> **DOCUMENT PASSAGE**
┌──

Showing posts with label belonging. Show all posts
Showing posts with label belonging. Show all posts

Thursday, October 24, 2013

That Ever Elusive Happiness

"Happiness in intelligent people is the rarest thing I know," said Ernest Hemingway. It is interesting that Hemingway would observe thus; but come to think of it, for a large part of the intelligent population this is true. The question is why? For it is not like they choose to be unhappy. Why is happiness that ever elusive component of an intelligent thinking human life?

Kant proposed the following rules for happiness, "something to do, someone to love, something to hope for." By that definition, most intelligent thinking humans have something to do and someone to love; albeit these might be in brief spurts of their life span. The problem then probably lies with something to hope for.

Living in the postmodern existential world that we do, our deepest sense of longing seems to be eternally hoping that something worth hoping for comes along. For as it has long been said, to hope is to be human. Yet the unspoken concept imbibed in all our minds seems to be as Aristotle declared, "Hope is a waking dream." It would seem that being stuck in the midst of this deep chasm, between the deep seated need of our human self to find hope to live and the bellowing want of our minds to strip ourselves of an unseen reality; more often than not as a sublimation to keep ourselves from bring ravaged by the reality of non-events in the form of failed hopes - we seem to be naturally inclining ourselves towards the void and bitter pessimism of having nothing that holds any meaning in our lives. We seek to alleviate our suffering by choosing death over life. We choose to live with the notion that Nietzsche proposed "Hope in reality is the worst of all evils because it prolongs the torments of man."

└──

> **JOB ITEM A**
According to the post on happiness, what rules for happiness did Kant propose?
> **JOB ITEM B**
Write the passage that comes after the final sentence of the post on happiness.

> **Stored data**

┌──

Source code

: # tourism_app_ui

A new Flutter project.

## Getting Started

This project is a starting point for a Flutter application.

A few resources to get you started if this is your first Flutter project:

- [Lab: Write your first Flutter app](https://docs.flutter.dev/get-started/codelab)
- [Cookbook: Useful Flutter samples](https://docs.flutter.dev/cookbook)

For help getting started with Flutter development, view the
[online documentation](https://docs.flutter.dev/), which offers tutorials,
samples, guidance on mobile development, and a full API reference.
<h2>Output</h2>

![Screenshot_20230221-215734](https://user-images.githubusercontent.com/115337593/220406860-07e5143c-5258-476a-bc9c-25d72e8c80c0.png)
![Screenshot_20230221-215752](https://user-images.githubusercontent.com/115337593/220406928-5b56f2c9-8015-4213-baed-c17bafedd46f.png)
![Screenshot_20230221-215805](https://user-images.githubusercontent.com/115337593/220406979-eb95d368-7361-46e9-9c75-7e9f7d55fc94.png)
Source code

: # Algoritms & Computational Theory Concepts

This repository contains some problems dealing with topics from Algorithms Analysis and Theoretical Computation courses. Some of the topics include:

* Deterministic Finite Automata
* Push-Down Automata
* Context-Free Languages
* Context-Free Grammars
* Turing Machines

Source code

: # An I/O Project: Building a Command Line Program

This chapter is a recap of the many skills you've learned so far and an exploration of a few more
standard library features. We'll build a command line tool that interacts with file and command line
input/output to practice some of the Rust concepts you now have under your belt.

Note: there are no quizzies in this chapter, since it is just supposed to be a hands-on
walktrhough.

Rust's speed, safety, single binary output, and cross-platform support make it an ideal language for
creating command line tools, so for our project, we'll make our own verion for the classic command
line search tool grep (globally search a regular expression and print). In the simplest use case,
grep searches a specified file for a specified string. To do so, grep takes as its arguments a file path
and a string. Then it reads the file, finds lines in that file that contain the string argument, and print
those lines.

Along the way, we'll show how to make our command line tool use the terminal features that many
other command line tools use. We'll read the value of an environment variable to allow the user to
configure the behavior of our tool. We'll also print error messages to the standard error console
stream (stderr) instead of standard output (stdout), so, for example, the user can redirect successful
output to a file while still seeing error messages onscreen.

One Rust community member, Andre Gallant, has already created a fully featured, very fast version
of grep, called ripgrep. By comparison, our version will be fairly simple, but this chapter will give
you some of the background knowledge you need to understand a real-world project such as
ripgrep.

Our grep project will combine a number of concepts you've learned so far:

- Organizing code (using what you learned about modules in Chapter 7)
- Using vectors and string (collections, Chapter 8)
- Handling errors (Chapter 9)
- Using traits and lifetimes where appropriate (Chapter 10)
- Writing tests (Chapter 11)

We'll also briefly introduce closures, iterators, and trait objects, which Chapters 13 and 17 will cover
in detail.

└──

> **TASK OUTPUT A**
Kant proposed "something to do, someone to love, something to hope for."

> **TASK OUTPUT B**
Yet, by doing so we rob ourselves of our own happiness and in turn try to fill such void in our lives with everything other than hope; only to perpetuate the cycle to infinity. For all the while, we do not realize that without hope or the need for it, our lives as humans can never be truly lived. Our failed hopes are but a blip on the screen of the grand scale of our lives and in trying to shield ourselves from the ever possible danger of another failed hope, we degrade our own lives to merely an existence. Jürgen Moltmann would write about the same, "Totally without hope one cannot live. To live without hope is to cease to live. Hell is hopelessness. It is no accident that above the entrance to Dante's hell is the inscription: "Leave behind all hope, you who enter here." "- Theology of Hope.

But what does one hope for and how? In the world full of hatred, despair, pain and hurting, where do we turn to draw our courage; courage for our heart to hope and our mind to dream? Living as we do, forlorn as we are in the absence of true happiness and joy from our lives; our need to find hope was never greater. 

Cicero noted that While there's life, there's hope. Carl Sandberg would go on to say, "A baby is God's opinion that the world should go on." Our hope lies in life itself. Ellen Hopkins could not have captured it better when she wrote, "in a woman's womb. another chance. to make the world better." There is hope as long as we live. The reason for our hope is life itself. "As long as there's life, there's hope" - Tamora Pierce.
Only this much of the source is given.